Маргерит содрогнулась. Она поняла, что от этого человека ей нечего ожидать милосердия. Шовлен держал в своих руках жизнь ее брата, и она знала, что он будет безжалостен, если не добьется своего.
Несмотря на душевную атмосферу зала, Маргерит ощутила холод. Трогательные звуки музыки, казалось, доносились откуда-то издалека. Набросив на плечи дорогой кружевной шарф, она, словно во сне, наблюдала за происходящим на сцене.

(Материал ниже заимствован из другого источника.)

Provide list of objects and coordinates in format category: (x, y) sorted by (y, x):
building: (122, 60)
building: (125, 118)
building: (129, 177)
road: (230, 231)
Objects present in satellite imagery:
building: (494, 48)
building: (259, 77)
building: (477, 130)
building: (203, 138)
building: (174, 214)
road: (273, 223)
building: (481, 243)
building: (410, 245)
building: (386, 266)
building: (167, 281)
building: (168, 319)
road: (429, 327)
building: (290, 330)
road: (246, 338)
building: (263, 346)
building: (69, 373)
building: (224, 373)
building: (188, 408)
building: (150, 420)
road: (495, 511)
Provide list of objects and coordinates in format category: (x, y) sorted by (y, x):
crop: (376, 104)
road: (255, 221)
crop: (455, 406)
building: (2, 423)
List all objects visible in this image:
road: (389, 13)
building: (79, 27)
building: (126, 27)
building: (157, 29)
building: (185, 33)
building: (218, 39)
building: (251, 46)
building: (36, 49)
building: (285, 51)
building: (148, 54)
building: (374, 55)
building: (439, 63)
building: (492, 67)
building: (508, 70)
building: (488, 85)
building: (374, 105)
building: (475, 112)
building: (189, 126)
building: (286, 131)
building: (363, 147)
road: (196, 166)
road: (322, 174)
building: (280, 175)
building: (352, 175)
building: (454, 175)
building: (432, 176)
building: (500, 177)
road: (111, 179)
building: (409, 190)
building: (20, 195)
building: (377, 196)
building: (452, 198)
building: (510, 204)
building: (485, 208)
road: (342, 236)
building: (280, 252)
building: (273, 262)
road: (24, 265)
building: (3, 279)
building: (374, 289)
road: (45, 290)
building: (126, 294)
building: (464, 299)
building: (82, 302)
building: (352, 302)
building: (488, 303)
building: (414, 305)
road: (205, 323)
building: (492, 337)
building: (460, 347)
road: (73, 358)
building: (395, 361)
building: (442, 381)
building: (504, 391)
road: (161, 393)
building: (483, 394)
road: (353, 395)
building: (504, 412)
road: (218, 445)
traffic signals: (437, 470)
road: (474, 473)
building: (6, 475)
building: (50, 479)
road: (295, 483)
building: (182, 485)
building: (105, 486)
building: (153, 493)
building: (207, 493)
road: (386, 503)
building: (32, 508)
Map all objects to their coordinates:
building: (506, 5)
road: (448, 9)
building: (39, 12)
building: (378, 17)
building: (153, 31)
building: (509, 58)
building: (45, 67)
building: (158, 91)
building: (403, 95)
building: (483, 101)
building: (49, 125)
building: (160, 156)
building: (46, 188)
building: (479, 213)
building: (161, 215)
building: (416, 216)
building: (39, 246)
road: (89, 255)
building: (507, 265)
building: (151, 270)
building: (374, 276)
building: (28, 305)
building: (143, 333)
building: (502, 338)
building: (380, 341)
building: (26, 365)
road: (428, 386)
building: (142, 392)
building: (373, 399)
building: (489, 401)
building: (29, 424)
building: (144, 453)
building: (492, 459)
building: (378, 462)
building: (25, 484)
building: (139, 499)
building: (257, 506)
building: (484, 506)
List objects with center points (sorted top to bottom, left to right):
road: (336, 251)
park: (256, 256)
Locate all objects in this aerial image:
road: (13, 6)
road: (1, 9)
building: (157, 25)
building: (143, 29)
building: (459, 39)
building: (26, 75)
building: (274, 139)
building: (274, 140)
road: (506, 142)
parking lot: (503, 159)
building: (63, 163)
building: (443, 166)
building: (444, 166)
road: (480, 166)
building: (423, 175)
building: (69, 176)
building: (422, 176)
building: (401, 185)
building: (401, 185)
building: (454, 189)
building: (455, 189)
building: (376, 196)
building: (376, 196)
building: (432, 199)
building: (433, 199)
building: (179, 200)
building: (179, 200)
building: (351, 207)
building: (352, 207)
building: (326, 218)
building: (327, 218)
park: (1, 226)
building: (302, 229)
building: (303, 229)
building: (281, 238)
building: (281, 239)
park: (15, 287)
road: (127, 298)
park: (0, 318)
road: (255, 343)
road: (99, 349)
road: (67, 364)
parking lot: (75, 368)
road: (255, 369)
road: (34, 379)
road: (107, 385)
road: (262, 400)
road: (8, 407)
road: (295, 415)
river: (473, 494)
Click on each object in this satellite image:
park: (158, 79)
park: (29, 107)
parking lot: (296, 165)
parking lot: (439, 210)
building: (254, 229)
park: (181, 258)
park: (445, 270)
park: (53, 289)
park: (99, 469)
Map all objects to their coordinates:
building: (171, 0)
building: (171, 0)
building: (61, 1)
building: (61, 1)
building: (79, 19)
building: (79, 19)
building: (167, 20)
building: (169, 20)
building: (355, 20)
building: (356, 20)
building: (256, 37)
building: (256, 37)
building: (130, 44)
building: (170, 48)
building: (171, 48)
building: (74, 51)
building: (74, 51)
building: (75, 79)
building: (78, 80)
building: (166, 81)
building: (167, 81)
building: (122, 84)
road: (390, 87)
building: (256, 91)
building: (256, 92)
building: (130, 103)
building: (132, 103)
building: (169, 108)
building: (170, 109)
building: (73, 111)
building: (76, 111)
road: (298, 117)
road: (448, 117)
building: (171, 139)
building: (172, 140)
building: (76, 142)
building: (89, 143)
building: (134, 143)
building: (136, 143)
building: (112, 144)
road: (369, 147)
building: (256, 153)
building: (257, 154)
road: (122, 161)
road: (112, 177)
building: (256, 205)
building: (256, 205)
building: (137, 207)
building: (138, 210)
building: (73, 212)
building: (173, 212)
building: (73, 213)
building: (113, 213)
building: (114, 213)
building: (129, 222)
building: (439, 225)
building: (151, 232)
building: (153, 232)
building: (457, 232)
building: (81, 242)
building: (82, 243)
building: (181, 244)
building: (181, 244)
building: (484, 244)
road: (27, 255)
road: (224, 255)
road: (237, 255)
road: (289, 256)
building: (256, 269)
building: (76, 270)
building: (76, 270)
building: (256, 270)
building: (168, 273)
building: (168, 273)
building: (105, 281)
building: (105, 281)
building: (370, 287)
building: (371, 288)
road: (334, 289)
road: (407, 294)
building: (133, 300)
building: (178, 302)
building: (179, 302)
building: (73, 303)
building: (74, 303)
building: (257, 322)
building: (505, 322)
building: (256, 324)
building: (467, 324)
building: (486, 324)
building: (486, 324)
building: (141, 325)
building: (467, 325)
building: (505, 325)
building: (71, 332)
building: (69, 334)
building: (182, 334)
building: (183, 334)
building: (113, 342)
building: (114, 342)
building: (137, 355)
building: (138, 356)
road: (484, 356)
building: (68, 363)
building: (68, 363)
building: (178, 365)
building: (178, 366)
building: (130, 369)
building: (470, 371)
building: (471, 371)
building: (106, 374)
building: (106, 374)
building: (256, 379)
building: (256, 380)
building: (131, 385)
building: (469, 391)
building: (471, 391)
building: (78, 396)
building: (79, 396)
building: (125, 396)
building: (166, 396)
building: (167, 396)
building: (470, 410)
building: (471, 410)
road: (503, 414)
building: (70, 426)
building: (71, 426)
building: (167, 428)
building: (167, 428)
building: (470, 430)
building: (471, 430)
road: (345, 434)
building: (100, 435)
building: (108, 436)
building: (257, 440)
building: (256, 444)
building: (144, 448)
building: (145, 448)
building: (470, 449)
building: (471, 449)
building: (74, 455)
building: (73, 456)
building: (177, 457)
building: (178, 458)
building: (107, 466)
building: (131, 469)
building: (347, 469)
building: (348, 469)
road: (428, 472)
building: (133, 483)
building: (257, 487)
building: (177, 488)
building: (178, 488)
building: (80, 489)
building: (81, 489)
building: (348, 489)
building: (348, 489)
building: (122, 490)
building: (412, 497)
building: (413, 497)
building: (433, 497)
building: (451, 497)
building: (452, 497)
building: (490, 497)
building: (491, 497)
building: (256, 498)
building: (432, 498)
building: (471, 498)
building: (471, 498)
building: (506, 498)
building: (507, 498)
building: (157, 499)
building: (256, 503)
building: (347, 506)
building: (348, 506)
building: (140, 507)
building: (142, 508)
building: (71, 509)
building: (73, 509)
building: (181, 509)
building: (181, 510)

На мгновение ее мысли перенеслись от любимого брата, которому грозила страшная опасность, к другому мужчине, также имевшему право на ее доверие и привязанность. Чувствуя одиночество и страх за Армана, Маргерит хотела искать совета и успокоения у того, кто мог помочь ей и утешить ее. Сэр Перси Блейкни любил ее когда-то, он ее муж, так почему же она должна в одиночку проходить через это тяжкое испытание? Конечно, у него мало ума, зато достаточно мускулов. Если она приложит весь свой ум, а он — всю энергию и мужество, то им вдвоем, возможно, удастся перехитрить коварного дипломата и спасти из его мстительных лап заложника, не подвергая опасности жизнь благородного вождя героической маленькой Лиги. Сэр Перси хорошо знал и любил Сен-Жюста — Маргерит не сомневалась, что он не откажется помочь.
Шовлен больше не обращал на нее внимания. Сказав жестокое «или — или», он предоставил ей решать. Теперь он казался поглощенным волнующими мелодиями «Орфея» и кивал острой, похожей на мордочку хорька головой в такт музыке.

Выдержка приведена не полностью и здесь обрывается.